I have an app that is storing file-based data under a NTFS directory path which keys off the SHA-1 hash of the data. It has several really nice attributes (de-duplication, impervious to other metadata changes, etc.) but I'm curious about the best practices people have experienced for creating hash-based directory storage structures. My primary concern is the number of files/folders which can be realistically stored at a given folder depth.
Does anyone know what sorts of limitations I'll run into? If I were to dump them all into folders at the root of the storage path, I feel like I would severely limit the ability for the storage to grow.

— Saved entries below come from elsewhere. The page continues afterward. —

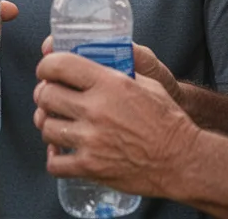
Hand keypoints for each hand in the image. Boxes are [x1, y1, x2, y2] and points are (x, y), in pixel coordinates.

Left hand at [32, 52, 199, 197]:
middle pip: (45, 95)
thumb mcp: (146, 83)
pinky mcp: (91, 167)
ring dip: (49, 125)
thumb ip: (116, 71)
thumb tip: (92, 60)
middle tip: (50, 98)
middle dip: (44, 95)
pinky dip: (54, 158)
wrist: (183, 161)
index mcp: (109, 84)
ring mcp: (91, 140)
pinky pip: (54, 163)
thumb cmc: (168, 121)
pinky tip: (62, 152)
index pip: (58, 65)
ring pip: (46, 128)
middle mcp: (96, 110)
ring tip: (59, 125)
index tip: (46, 71)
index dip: (46, 66)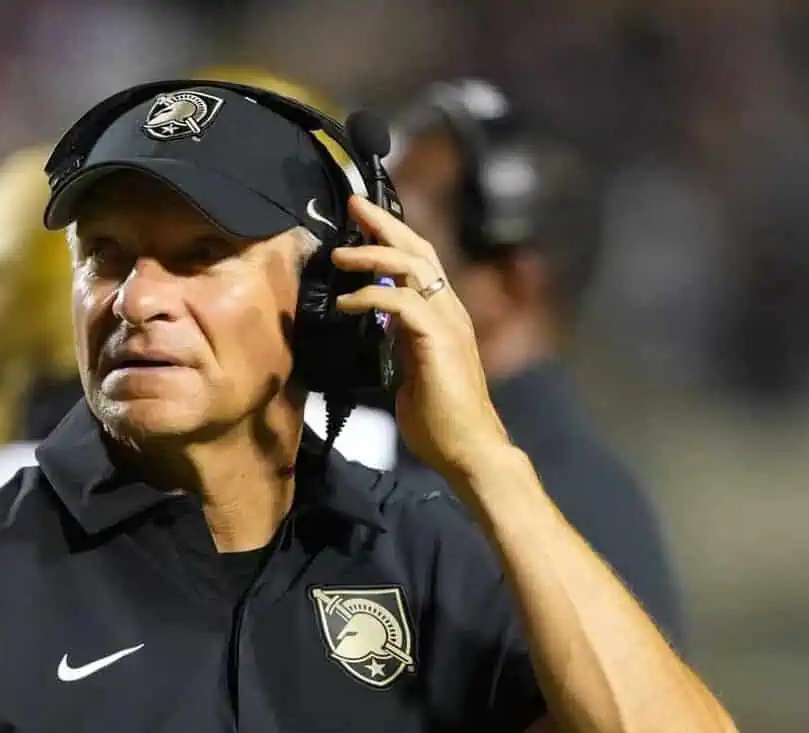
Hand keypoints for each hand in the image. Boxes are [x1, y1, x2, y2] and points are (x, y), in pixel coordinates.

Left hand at [330, 194, 513, 480]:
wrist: (469, 450)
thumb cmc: (440, 422)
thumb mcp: (411, 375)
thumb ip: (400, 348)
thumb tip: (379, 335)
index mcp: (444, 317)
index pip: (420, 263)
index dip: (393, 238)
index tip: (362, 220)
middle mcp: (450, 311)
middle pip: (418, 251)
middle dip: (384, 224)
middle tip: (353, 205)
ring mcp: (449, 323)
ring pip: (412, 268)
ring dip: (372, 254)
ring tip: (339, 255)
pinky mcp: (439, 341)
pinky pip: (402, 303)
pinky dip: (371, 296)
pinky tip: (346, 303)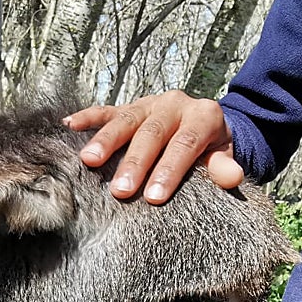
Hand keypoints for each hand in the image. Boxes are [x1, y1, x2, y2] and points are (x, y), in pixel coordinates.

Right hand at [64, 90, 244, 204]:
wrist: (204, 122)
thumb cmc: (211, 147)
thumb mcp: (224, 154)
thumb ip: (224, 165)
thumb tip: (232, 176)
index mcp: (202, 116)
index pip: (184, 144)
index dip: (169, 170)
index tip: (154, 197)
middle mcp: (174, 104)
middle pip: (152, 133)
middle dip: (135, 162)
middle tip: (121, 190)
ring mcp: (149, 103)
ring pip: (126, 119)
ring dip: (106, 140)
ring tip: (89, 161)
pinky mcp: (129, 106)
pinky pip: (106, 109)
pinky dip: (88, 116)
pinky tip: (69, 125)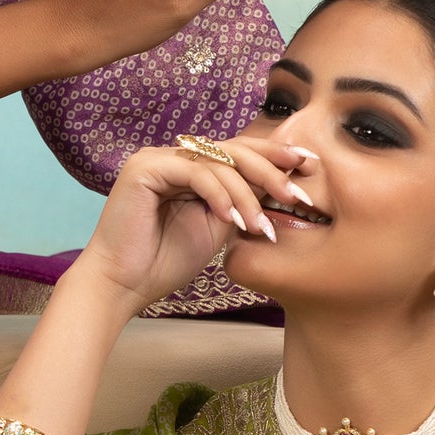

While it won't be a problem soon I'd rather have a structure that avoids this than try to restructure a massive storage later.
If I took an approach to chunk up the signature to create a deeper tree, is there any guidance on how much would I need to chunk it? Would something like this suffice?
StringBuilder foo = new StringBuilder(60);
// ...root, etc.
// SHA-1 always has a length of 40, chunk it up to distribute into smaller groups
// "\0000\0000000000000000\00000000000000000000"
foo.Append(Path.DirectorySeparatorChar);
foo.Append(sha1, 0, 4);
foo.Append(Path.DirectorySeparatorChar);
foo.Append(sha1, 4, 16);
foo.Append(Path.DirectorySeparatorChar);
foo.Append(sha1, 20, 20);
Knowing that SHA-1 has a pretty decent distribution, I would have to assume that eventually there would be large clusters but that on average it would be evenly distributed. It is those clusters that I'm concerned about.
Are there performance penalties when accessing directory structures which are too wide? I know that Windows Explorer will choke, but what about programmatically accessing via C# / System.IO?